Peter Barraclough hit Leonard Grayson on the A19 near Thirsk, North Yorkshire, in August.
Mr Grayson died instantly after Barraclough drove into the back of him, throwing him over the car roof.
Barraclough pleaded guilty to causing death by dangerous driving at Teeside Crown Court.
The court heard that Barraclough, 30, from East Cowton near Northallerton, initially thought he had hit a bird before he stopped, looked in his mirror and realised he had struck Mr Grayson.
Peter Makepeace, prosecuting, described the incident last August as "an extremely tragic road traffic accident".
He said Mr Grayson, who lived in Garforth, West Yorkshire with Kathleen, his wife of 49 years, was "by all accounts, a remarkable man who belied his years".
"In his younger years he was a nationally renowned amateur cyclist winning many cups and trophies," he said.

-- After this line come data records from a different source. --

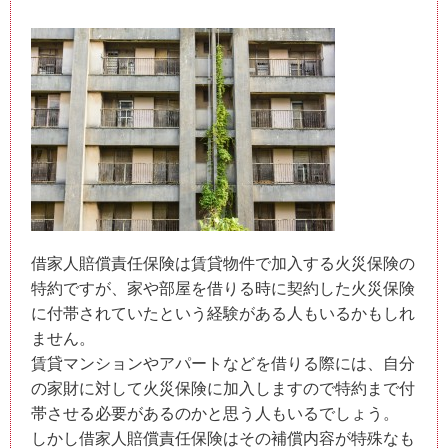
借家人賠償責任保険は賃貸物件で加入する火災保険の
特約ですが、家や部屋を借りる時に契約した火災保険
に付帯されていたという経験がある人もいるかもしれ
ません。
賃貸マンションやアパートなどを借りる際には、自分
の家財に対して火災保険に加入しますので特約まで付
帯させる必要があるのかと思う人もいるでしょう。
しかし借家人賠償責任保険はその補償内容が特殊なも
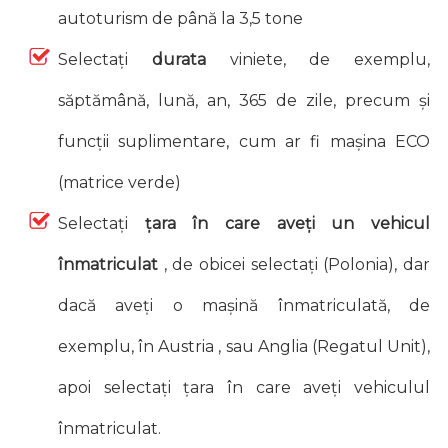
autoturism de până la 3,5 tone
Selectați
durata
viniete, de exemplu,
săptămână, lună, an, 365 de zile, precum și
funcții suplimentare, cum ar fi mașina ECO
(matrice verde)
Selectați
țara în care aveți un vehicul
înmatriculat
, de obicei selectați (Polonia), dar
dacă aveți o mașină înmatriculată, de
exemplu, în Austria , sau Anglia (Regatul Unit),
apoi selectați țara în care aveți vehiculul
înmatriculat.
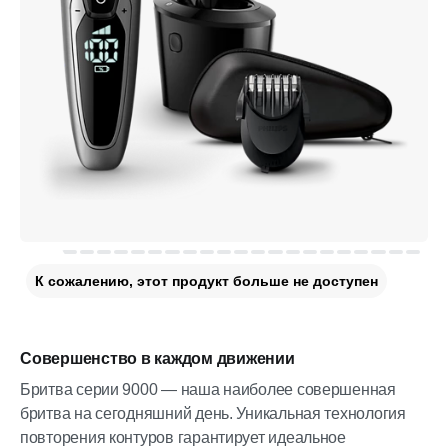
К сожалению, этот продукт больше не доступен
Совершенство в каждом движении
Бритва серии 9000 — наша наиболее совершенная
бритва на сегодняшний день. Уникальная технология
повторения контуров гарантирует идеальное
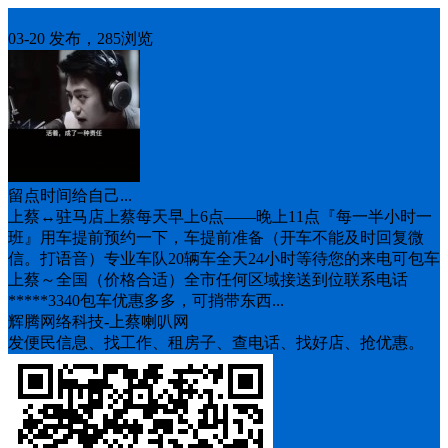
车找人
03-20 发布，285浏览
留点时间给自己...
上蔡↔️驻马店上蔡每天早上6点——晚上11点『每一半小时一
班』用车提前预约一下，车提前准备（开车不能及时回复微
信。打语音）专业车队20辆车全天24小时等待您的来电可包车
上蔡～全国（价格合适）全市任何区域接送到位联系电话
*****3340包车优惠多多，可捎带东西...
辉腾网络科技-上蔡喇叭网
发便民信息、找工作、租房子、查电话、找好店、抢优惠。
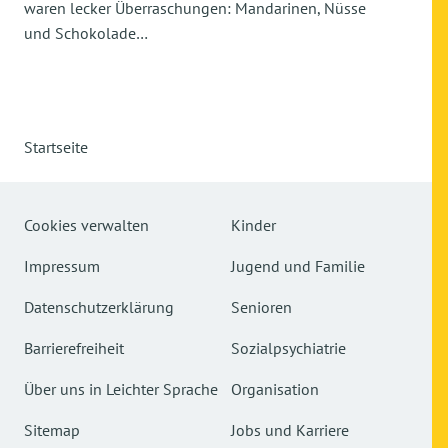
waren lecker Überraschungen: Mandarinen, Nüsse
und Schokolade…
Startseite
Cookies verwalten
Kinder
Impressum
Jugend und Familie
Datenschutzerklärung
Senioren
Barrierefreiheit
Sozialpsychiatrie
Über uns in Leichter Sprache
Organisation
Sitemap
Jobs und Karriere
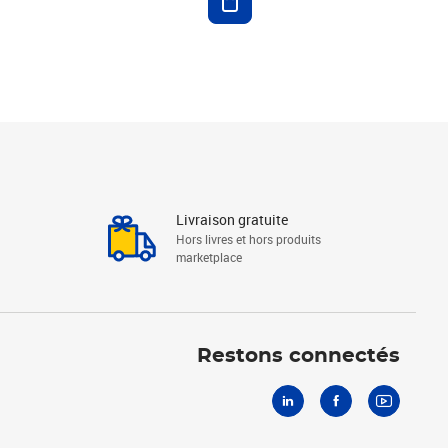
Livraison gratuite
Hors livres et hors produits
marketplace
Linkedin
Facebook
Youtube
Restons connectés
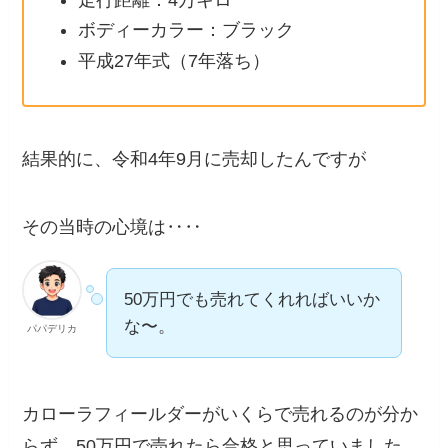
ボディーカラー：ブラック
平成27年式（7年落ち）
結果的に、令和4年9月に売却したんですが
その当時の心境は‥‥
50万円でも売れてくれればいいか
な〜。
パパデリカ
カローラフィールダーがいくらで売れるのが分か
らず、50万円で売れたら合格と思っていました。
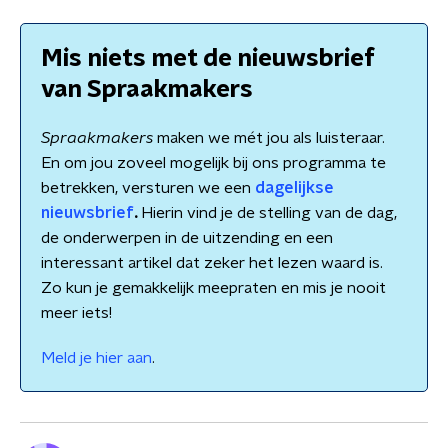
Mis niets met de nieuwsbrief
van Spraakmakers
Spraakmakers
maken we mét jou als luisteraar.
En om jou zoveel mogelijk bij ons programma te
betrekken, versturen we een
dagelijkse
nieuwsbrief
.
Hierin vind je de stelling van de dag,
de onderwerpen in de uitzending en een
interessant artikel dat zeker het lezen waard is.
Zo kun je gemakkelijk meepraten en mis je nooit
meer iets!
Meld je hier aan
.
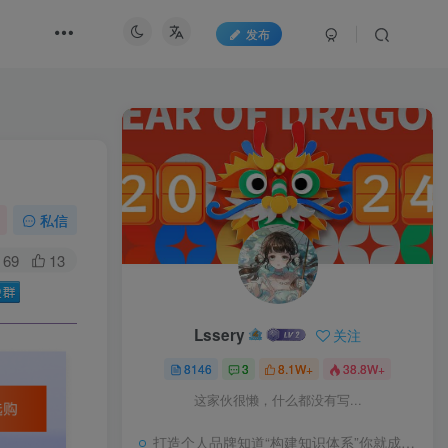
发布
私信
69
13
Lssery
关注
8146
3
8.1W+
38.8W+
这家伙很懒，什么都没有写...
打造个人品牌知道“构建知识体系”你就成功了一半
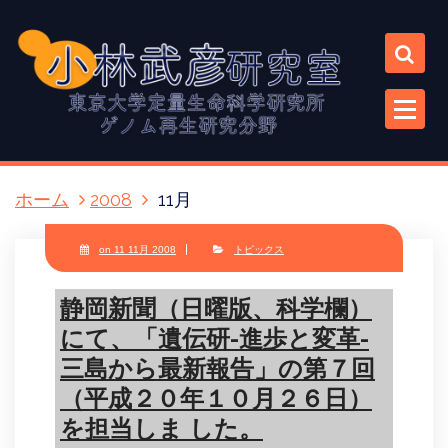
コ
ン
テ
ン
ツ
に
ス
キ
ホーム
2008
11月
ッ
プ
on 11 11月 2008
トピックス
静岡新聞（日曜版、科学欄）
にて、「遺伝研-進歩と変革-
三島から最新報告」の第７回
（平成２０年１０月２６日）
を担当しま した。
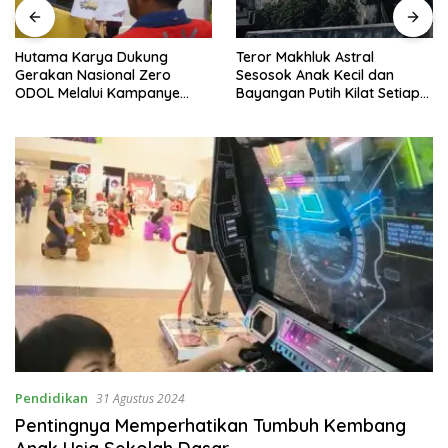
Hutama Karya Dukung
Teror Makhluk Astral
Gerakan Nasional Zero
Sesosok Anak Kecil dan
ODOL Melalui Kampanye
Bayangan Putih Kilat Setiap
Selamat Sampai Tujuan
Menjelang Magrib Dirumah
(SETUJU)
Salah Satu Warga
Pendidikan
31 Agustus 2024
Pentingnya Memperhatikan Tumbuh Kembang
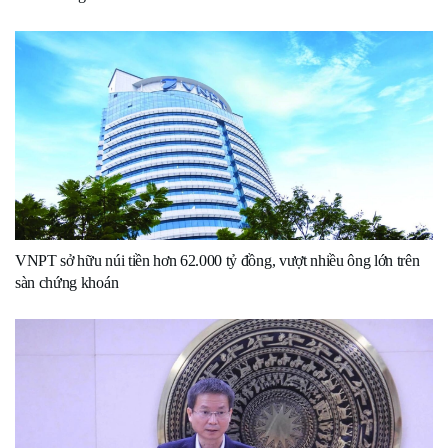
VNPT sở hữu núi tiền hơn 62.000 tỷ đồng, vượt nhiều ông lớn trên
sàn chứng khoán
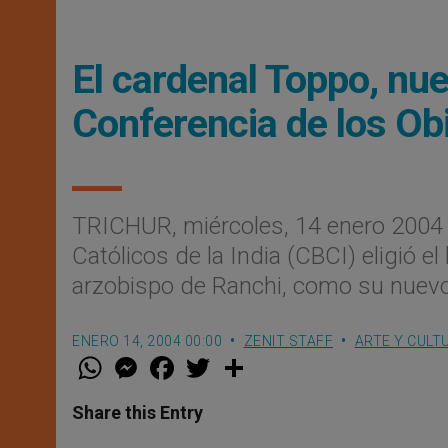
El cardenal Toppo, nue
Conferencia de los Obi
TRICHUR, miércoles, 14 enero 2004 
Católicos de la India (CBCI) eligió e
arzobispo de Ranchi, como su nuevo
ENERO 14, 2004 00:00
ZENIT STAFF
ARTE Y CULT
W
M
F
T
S
h
e
a
w
h
a
s
c
i
a
t
s
e
t
r
Share this Entry
s
e
b
t
e
A
n
o
e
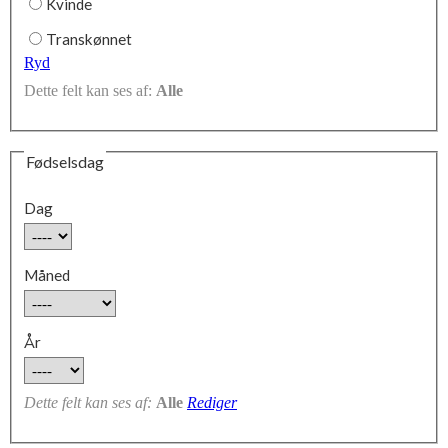
Kvinde
Transkønnet
Ryd
Dette felt kan ses af:
Alle
Fødselsdag
Dag
Måned
År
Dette felt kan ses af:
Alle
Rediger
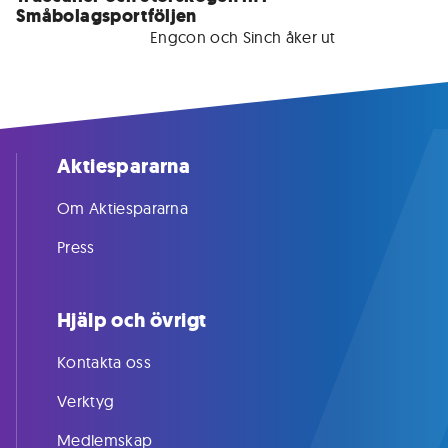
Småbolagsportföljen
För medlemmar • 
Engcon och Sinch åker ut 
Aktiespararna
Om Aktiespararna
Press
Hjälp och övrigt
Kontakta oss
Verktyg
Medlemskap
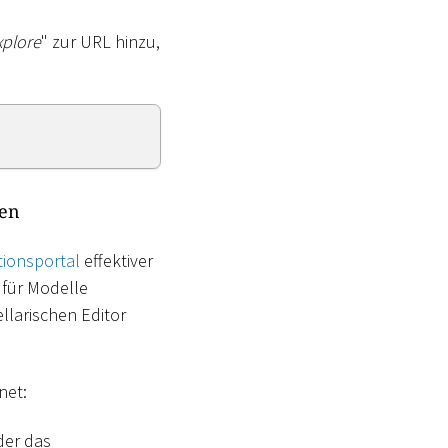
plore
" zur URL hinzu,
ten
tionsportal
effektiver
 für Modelle
llarischen Editor
net:
der das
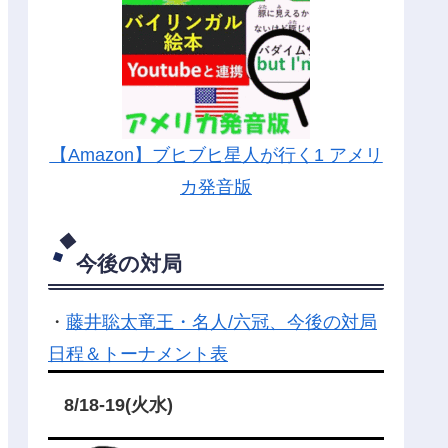
【Amazon】ブヒブヒ星人が行く1 アメリ
カ発音版
今後の対局
・
藤井聡太竜王・名人/六冠、今後の対局
日程＆トーナメント表
8/18-19(火水)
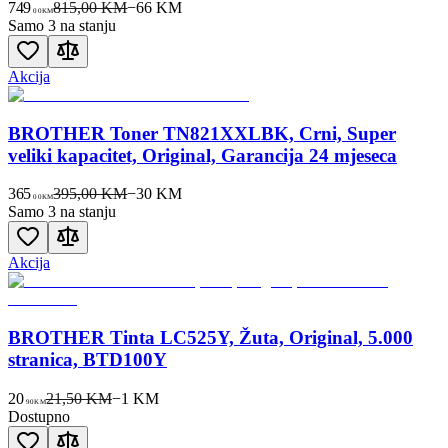
749
815,00 KM
−
66
KM
00
KM
Samo 3 na stanju
Akcija
BROTHER Toner TN821XXLBK, Crni, Super
veliki kapacitet, Original, Garancija 24 mjeseca
365
395,00 KM
−
30
KM
00
KM
Samo 3 na stanju
Akcija
BROTHER Tinta LC525Y, Žuta, Original, 5.000
stranica, BTD100Y
20
21,50 KM
−
1
KM
90
KM
Dostupno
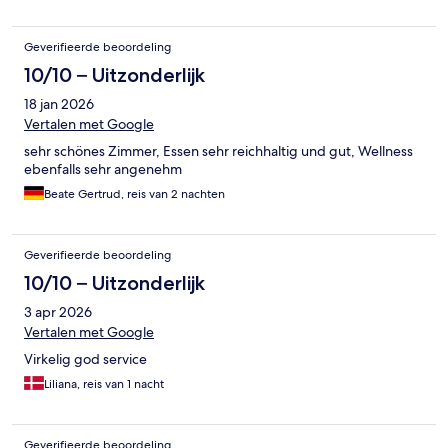
Geverifieerde beoordeling
10/10 – Uitzonderlijk
18 jan 2026
Vertalen met Google
sehr schönes Zimmer, Essen sehr reichhaltig und gut, Wellness
ebenfalls sehr angenehm
Beate Gertrud, reis van 2 nachten
Geverifieerde beoordeling
10/10 – Uitzonderlijk
3 apr 2026
Vertalen met Google
Virkelig god service
Liliana, reis van 1 nacht
Geverifieerde beoordeling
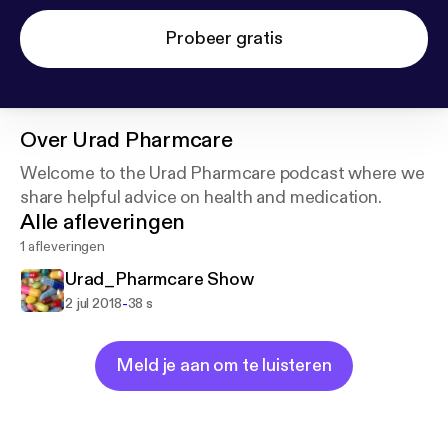
Probeer gratis
Over
Urad Pharmcare
Welcome to the Urad Pharmcare podcast where we
share helpful advice on health and medication.
Alle afleveringen
1 afleveringen
Urad_Pharmcare Show
-
2 jul 2018
38 s
Meld je aan om te luisteren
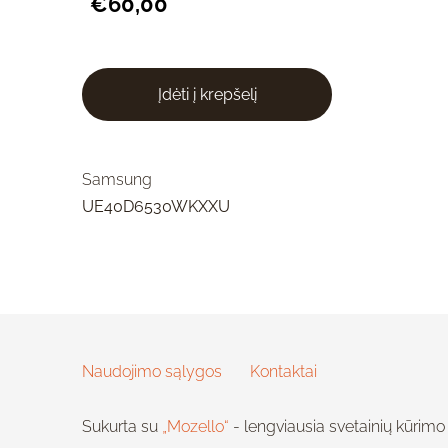
€60,00
Įdėti į krepšelį
Samsung
UE40D6530WKXXU
Naudojimo sąlygos
Kontaktai
Sukurta su
„Mozello“
- lengviausia svetainių kūrimo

"He regained national recognition, this time as a veteran rider," Mr Makepeace added.
Barraclough had been working in nearby Topcliffe and was driving his Alfa Romeo along the A19 within the speed limit shortly before the accident, the court was told.
"There's no evidence to suggest Mr Barraclough was speeding," Mr Makepeace said.
He added that signs were in place warning motorists of the event, which Barraclough later told police he had seen.
Police accident investigators said Barraclough would have seen Mr Grayson for at least nine seconds.
But the defendant admitted he had been looking at a low loader lorry on the opposite carriageway just before the crash, the court was told.
Ian West, defending, told Mr Grayson's family, who were in court: "On behalf of Peter Barraclough, can I express his sincere condolences to Kathleen Grayson and her family?
"He could not be more remorseful. He is a decent man, a hard-working man. His life is scarred by this tragic accident as well, as I'm sure Mr Grayson's family understands."
Judge Peter Bowers said Barraclough's driving fell "substantially below what was acceptable".
He decided not to jail Barraclough immediately, but gave him a five-month prison sentence, suspended for 18 months, and ordered him to do 250 hours of unpaid work.
He also banned him from driving for 18 months.